What you will do:
From the listing below, pull out every line where the string "bottom" appears.
********************
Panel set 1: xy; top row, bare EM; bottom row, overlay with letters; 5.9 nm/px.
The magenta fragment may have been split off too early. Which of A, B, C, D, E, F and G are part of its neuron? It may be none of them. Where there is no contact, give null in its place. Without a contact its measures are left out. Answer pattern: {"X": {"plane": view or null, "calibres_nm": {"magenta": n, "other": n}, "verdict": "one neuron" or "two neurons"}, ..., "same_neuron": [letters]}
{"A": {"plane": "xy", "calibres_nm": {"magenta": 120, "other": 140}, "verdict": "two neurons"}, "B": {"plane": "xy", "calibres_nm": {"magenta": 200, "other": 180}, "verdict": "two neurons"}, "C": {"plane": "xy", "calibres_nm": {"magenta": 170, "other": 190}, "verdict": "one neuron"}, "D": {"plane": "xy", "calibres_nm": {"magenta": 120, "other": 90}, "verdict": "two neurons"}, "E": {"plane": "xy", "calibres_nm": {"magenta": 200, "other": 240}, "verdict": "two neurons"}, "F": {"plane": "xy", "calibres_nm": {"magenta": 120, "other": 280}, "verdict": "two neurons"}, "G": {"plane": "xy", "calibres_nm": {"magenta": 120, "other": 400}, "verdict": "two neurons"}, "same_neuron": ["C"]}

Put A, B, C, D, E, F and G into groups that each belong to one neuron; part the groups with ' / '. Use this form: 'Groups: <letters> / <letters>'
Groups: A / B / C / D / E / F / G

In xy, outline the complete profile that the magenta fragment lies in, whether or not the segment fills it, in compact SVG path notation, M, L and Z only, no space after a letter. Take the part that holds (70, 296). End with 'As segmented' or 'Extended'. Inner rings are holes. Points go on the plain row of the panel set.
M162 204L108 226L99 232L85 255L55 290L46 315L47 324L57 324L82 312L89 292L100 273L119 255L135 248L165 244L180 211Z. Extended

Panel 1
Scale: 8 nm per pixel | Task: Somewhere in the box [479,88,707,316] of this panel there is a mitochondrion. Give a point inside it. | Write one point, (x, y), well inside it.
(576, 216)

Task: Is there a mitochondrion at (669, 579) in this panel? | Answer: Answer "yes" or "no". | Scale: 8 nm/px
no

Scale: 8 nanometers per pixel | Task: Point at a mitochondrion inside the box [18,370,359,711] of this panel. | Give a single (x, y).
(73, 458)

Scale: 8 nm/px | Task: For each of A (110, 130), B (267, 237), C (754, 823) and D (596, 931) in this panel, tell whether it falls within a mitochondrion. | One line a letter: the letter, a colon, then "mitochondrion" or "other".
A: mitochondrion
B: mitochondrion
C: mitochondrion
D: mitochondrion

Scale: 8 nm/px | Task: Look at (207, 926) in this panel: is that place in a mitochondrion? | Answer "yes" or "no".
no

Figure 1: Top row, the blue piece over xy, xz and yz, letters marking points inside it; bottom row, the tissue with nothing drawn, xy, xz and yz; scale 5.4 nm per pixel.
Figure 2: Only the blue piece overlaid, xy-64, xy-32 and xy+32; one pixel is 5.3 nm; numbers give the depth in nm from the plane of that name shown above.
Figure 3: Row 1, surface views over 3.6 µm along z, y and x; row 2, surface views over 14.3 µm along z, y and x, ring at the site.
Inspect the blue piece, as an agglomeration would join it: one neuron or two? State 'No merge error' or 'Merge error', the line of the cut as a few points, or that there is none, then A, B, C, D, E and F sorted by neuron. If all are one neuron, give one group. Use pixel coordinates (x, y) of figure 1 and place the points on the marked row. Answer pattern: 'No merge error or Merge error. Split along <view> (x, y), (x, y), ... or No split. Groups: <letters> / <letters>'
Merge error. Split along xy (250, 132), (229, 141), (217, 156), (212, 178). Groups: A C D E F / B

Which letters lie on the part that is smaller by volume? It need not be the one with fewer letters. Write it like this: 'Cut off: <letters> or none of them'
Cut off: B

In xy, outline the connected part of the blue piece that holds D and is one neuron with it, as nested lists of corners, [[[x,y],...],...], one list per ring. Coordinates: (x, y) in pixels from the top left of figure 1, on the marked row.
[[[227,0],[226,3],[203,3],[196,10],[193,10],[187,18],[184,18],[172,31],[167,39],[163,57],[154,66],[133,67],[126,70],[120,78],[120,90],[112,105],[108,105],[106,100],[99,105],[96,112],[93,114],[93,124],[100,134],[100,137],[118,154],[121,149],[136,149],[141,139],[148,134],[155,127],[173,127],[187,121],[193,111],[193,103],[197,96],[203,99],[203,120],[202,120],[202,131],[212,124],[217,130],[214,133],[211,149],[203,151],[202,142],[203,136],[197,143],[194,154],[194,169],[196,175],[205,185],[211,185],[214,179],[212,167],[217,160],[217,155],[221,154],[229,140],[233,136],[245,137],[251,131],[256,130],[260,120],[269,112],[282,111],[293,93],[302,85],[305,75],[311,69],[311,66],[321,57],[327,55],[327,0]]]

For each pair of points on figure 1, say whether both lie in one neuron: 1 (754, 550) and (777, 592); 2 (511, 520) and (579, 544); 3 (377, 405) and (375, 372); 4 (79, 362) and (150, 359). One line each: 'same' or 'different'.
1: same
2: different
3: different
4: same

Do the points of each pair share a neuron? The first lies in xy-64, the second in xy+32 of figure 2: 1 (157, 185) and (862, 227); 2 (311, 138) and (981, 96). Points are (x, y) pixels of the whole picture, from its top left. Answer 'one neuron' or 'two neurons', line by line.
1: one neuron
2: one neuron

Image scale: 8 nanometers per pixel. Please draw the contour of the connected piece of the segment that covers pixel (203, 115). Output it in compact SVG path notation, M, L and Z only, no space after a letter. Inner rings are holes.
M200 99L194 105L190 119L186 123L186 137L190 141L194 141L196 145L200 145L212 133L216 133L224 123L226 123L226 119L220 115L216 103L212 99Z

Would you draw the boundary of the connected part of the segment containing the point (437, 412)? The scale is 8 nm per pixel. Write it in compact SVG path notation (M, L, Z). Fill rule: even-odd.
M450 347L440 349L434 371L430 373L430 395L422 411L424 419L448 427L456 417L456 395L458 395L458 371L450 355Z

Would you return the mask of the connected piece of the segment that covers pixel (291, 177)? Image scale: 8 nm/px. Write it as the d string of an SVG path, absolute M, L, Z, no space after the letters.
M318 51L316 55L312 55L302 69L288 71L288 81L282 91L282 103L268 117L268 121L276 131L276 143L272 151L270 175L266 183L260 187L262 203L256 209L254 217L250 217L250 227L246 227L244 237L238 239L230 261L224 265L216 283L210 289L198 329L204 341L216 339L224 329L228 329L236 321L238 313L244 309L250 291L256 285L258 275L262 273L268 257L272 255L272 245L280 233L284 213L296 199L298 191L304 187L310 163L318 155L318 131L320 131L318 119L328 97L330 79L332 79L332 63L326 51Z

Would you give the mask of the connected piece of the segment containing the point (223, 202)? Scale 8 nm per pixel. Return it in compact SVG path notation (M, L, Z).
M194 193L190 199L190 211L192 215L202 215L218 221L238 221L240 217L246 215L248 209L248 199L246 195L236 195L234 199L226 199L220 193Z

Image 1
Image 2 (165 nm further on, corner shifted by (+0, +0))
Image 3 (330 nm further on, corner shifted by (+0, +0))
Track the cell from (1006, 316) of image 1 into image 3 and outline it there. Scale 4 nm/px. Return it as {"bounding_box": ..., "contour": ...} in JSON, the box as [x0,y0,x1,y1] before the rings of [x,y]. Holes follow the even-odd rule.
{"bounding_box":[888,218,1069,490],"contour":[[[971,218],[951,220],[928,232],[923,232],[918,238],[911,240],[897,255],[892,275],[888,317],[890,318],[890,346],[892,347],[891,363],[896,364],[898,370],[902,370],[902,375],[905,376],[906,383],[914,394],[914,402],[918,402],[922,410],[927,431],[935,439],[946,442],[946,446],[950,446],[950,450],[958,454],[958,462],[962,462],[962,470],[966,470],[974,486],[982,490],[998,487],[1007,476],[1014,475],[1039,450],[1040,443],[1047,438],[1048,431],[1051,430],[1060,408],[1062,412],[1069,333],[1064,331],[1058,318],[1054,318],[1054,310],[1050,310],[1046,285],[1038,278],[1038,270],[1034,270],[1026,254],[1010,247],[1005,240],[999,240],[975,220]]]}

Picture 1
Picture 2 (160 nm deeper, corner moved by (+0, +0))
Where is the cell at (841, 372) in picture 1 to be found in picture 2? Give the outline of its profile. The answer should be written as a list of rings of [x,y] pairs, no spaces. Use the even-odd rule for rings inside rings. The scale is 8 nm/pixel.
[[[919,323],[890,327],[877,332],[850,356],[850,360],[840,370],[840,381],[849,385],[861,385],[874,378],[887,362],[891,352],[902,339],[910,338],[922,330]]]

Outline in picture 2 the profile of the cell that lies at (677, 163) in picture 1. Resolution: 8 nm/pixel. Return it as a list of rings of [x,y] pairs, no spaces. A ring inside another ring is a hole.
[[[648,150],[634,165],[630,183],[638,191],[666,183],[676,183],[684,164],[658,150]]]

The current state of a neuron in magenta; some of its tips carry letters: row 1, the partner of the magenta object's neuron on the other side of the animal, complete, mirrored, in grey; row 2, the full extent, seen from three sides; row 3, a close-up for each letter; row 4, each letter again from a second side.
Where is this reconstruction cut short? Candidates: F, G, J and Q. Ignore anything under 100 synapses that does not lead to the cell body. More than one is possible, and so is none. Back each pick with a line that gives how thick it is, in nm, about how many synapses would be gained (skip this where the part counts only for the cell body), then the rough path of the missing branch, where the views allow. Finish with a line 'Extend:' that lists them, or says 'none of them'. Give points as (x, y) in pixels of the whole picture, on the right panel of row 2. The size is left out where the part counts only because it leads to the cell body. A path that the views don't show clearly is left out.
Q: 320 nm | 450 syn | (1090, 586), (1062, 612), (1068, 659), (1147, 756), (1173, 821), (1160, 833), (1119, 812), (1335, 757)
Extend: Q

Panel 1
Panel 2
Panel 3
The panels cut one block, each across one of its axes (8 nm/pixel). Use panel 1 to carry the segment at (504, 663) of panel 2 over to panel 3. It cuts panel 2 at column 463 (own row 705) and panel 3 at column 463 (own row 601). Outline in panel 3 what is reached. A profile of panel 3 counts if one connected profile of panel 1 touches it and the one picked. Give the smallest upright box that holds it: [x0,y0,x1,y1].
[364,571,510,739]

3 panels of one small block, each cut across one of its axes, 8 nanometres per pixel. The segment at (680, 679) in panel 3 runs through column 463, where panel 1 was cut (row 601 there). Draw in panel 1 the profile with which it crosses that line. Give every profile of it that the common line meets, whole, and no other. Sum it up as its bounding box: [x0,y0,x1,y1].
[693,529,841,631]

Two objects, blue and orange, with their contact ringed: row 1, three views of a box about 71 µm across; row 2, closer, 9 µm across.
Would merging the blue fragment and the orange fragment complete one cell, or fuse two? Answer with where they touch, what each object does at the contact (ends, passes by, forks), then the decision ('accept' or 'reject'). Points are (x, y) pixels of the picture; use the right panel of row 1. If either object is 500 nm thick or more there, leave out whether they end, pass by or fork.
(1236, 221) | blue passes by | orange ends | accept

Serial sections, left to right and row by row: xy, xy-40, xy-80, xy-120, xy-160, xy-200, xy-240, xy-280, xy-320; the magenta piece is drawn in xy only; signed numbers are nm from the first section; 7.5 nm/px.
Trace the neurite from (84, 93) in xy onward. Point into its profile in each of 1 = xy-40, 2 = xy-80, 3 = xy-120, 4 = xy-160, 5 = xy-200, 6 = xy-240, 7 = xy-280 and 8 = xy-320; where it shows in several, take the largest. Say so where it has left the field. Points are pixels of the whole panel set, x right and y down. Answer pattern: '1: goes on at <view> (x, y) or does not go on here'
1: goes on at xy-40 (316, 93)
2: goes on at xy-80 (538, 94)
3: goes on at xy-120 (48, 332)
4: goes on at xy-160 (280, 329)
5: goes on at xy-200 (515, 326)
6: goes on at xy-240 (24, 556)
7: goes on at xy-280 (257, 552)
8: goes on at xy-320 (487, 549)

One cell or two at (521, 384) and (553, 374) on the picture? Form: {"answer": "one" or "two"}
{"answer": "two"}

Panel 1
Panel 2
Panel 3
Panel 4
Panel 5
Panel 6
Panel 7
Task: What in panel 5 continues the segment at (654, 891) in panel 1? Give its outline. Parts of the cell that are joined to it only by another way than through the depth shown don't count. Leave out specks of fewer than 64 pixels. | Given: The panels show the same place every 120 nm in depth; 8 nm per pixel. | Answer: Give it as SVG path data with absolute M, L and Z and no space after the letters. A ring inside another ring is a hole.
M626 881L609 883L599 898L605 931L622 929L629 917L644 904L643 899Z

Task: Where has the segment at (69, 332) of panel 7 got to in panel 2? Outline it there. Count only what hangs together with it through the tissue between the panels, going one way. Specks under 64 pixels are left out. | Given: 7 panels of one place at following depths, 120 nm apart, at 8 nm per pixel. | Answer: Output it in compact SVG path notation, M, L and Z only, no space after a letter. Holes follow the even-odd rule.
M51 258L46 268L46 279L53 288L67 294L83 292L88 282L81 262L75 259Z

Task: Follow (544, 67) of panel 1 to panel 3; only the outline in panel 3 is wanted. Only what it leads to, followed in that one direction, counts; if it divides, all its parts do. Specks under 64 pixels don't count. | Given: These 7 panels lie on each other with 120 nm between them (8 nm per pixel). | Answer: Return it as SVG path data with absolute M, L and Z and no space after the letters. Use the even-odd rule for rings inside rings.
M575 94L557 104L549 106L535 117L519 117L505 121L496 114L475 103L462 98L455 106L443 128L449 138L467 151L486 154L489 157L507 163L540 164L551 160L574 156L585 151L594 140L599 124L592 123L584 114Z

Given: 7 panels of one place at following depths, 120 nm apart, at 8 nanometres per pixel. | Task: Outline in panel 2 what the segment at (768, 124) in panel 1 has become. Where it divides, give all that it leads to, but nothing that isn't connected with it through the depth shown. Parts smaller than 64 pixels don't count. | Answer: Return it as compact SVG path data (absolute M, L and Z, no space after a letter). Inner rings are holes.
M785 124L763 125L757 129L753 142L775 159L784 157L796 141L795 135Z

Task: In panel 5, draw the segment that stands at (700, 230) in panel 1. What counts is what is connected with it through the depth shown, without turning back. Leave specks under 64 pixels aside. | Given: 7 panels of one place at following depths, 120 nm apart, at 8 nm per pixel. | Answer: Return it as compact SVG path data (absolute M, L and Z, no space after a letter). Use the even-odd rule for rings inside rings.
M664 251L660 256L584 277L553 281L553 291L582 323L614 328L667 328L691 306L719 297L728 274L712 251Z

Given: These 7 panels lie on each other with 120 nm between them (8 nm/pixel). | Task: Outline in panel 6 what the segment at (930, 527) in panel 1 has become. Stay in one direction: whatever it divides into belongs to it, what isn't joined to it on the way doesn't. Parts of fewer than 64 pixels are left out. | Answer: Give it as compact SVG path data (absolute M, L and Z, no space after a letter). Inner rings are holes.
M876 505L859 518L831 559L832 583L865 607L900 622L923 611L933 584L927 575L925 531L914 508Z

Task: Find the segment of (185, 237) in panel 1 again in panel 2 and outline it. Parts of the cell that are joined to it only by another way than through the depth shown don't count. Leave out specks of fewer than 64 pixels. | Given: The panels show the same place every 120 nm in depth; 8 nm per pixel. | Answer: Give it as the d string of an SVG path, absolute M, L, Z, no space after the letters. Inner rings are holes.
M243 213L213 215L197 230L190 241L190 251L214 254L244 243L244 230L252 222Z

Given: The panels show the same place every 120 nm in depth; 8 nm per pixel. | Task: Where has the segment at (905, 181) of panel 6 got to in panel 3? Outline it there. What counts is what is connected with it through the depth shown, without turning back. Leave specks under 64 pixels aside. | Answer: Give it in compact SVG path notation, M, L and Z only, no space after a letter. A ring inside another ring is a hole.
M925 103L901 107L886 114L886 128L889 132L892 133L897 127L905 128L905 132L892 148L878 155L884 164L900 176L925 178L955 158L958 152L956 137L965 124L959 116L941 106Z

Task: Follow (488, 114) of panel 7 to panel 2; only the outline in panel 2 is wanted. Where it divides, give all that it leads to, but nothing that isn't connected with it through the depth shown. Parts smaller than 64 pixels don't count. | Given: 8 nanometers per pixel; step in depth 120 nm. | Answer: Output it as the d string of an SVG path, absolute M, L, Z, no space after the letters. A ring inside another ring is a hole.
********************
Answer box:
Panel set 1: xy; top row, bare EM; bottom row, overlay with letters; 5.9 nm/px.
Figure 1: Top row, the blue piece over xy, xz and yz, letters marking points inside it; bottom row, the tissue with nothing drawn, xy, xz and yz; scale 5.4 nm per pixel.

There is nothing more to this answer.